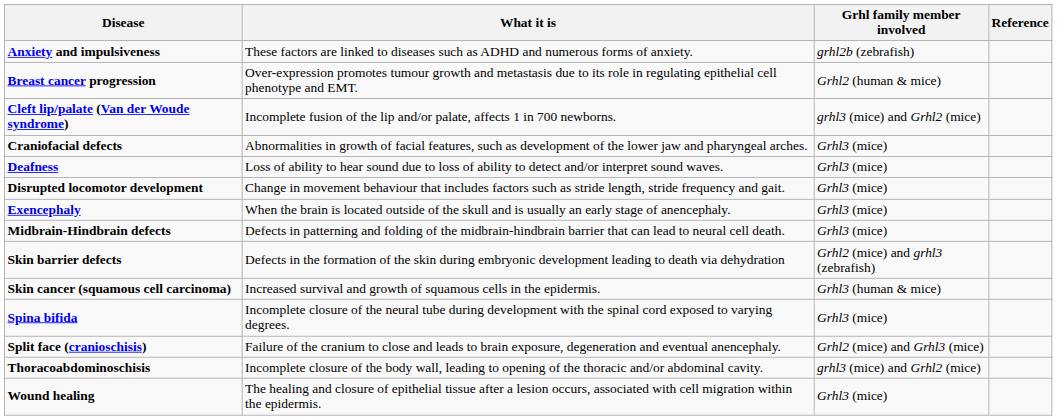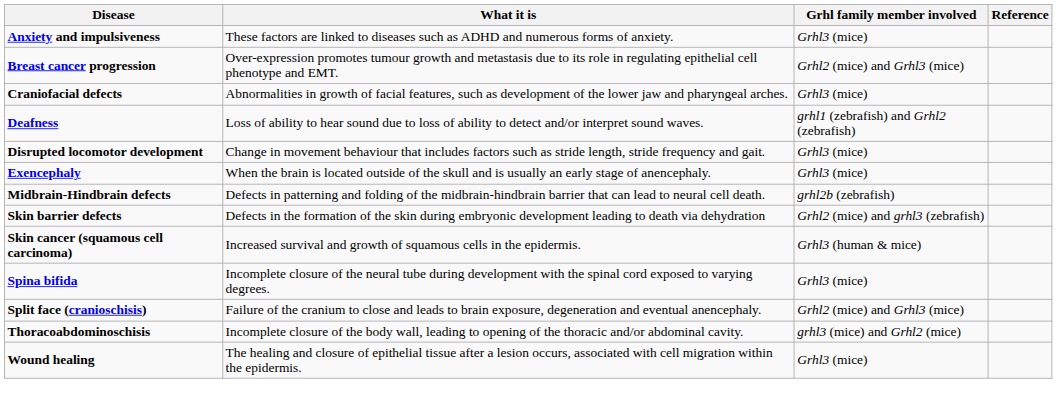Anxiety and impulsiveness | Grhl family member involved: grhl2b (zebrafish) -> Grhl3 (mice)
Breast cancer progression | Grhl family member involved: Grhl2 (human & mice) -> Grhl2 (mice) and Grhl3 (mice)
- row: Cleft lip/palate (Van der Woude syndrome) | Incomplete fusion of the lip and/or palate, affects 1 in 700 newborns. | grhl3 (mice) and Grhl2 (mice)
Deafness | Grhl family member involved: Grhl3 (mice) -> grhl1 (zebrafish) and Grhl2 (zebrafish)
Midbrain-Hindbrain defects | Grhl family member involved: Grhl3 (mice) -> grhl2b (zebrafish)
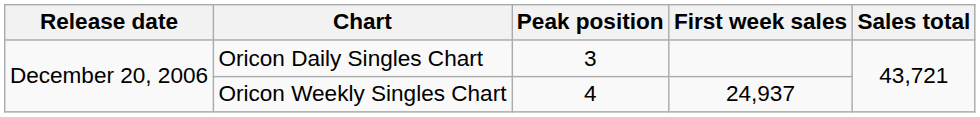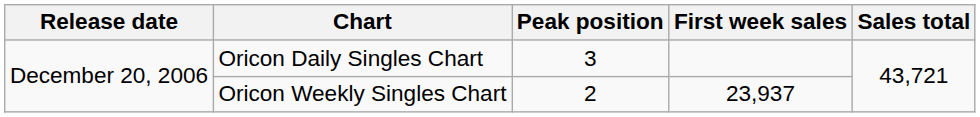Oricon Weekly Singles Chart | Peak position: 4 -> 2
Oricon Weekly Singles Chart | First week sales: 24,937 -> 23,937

WHAT IS BEING ASKED:
Reproduce the lines in the entries above word for word, leaving out the pictures.

OUTPUT BELOW:
Anxiety and impulsiveness | Grhl family member involved: grhl2b (zebrafish) -> Grhl3 (mice)
Breast cancer progression | Grhl family member involved: Grhl2 (human & mice) -> Grhl2 (mice) and Grhl3 (mice)
- row: Cleft lip/palate (Van der Woude syndrome) | Incomplete fusion of the lip and/or palate, affects 1 in 700 newborns. | grhl3 (mice) and Grhl2 (mice)
Deafness | Grhl family member involved: Grhl3 (mice) -> grhl1 (zebrafish) and Grhl2 (zebrafish)
Midbrain-Hindbrain defects | Grhl family member involved: Grhl3 (mice) -> grhl2b (zebrafish)
Oricon Weekly Singles Chart | Peak position: 4 -> 2
Oricon Weekly Singles Chart | First week sales: 24,937 -> 23,937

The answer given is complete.